*REQUIREMENTS*
Copy out verbatim the lines from the first one through the line containing "Speed: Speed -> Usage", both ends included.

Data excerpts
•••
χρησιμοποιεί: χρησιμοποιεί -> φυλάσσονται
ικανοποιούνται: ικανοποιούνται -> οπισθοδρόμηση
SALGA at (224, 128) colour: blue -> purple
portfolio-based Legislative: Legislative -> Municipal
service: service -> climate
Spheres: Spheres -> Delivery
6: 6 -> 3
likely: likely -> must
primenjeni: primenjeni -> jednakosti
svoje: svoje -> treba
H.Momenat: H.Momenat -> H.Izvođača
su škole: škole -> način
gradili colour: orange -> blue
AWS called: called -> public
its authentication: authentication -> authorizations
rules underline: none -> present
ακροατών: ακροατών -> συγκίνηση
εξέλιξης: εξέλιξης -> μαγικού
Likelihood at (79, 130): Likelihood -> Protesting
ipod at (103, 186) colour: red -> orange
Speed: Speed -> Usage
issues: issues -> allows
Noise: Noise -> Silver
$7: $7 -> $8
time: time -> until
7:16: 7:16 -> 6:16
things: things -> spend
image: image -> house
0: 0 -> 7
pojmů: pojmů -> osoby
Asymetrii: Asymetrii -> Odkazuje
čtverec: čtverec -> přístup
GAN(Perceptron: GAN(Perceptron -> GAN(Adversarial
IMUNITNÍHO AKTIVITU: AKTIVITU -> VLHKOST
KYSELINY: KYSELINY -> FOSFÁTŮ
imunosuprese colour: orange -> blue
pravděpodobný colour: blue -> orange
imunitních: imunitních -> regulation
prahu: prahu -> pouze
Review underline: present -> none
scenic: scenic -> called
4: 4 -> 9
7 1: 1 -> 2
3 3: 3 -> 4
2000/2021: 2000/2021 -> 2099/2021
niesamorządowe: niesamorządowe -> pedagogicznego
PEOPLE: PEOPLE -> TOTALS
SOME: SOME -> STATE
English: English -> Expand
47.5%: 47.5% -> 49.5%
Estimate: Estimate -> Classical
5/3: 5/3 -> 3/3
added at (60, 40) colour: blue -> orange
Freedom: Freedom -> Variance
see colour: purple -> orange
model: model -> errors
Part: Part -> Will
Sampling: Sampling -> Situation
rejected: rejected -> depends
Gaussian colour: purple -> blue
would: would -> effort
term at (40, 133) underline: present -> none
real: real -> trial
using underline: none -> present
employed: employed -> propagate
•••
*SOLUTION*
χρησιμοποιεί: χρησιμοποιεί -> φυλάσσονται
ικανοποιούνται: ικανοποιούνται -> οπισθοδρόμηση
SALGA at (224, 128) colour: blue -> purple
portfolio-based Legislative: Legislative -> Municipal
service: service -> climate
Spheres: Spheres -> Delivery
6: 6 -> 3
likely: likely -> must
primenjeni: primenjeni -> jednakosti
svoje: svoje -> treba
H.Momenat: H.Momenat -> H.Izvođača
su škole: škole -> način
gradili colour: orange -> blue
AWS called: called -> public
its authentication: authentication -> authorizations
rules underline: none -> present
ακροατών: ακροατών -> συγκίνηση
εξέλιξης: εξέλιξης -> μαγικού
Likelihood at (79, 130): Likelihood -> Protesting
ipod at (103, 186) colour: red -> orange
Speed: Speed -> Usage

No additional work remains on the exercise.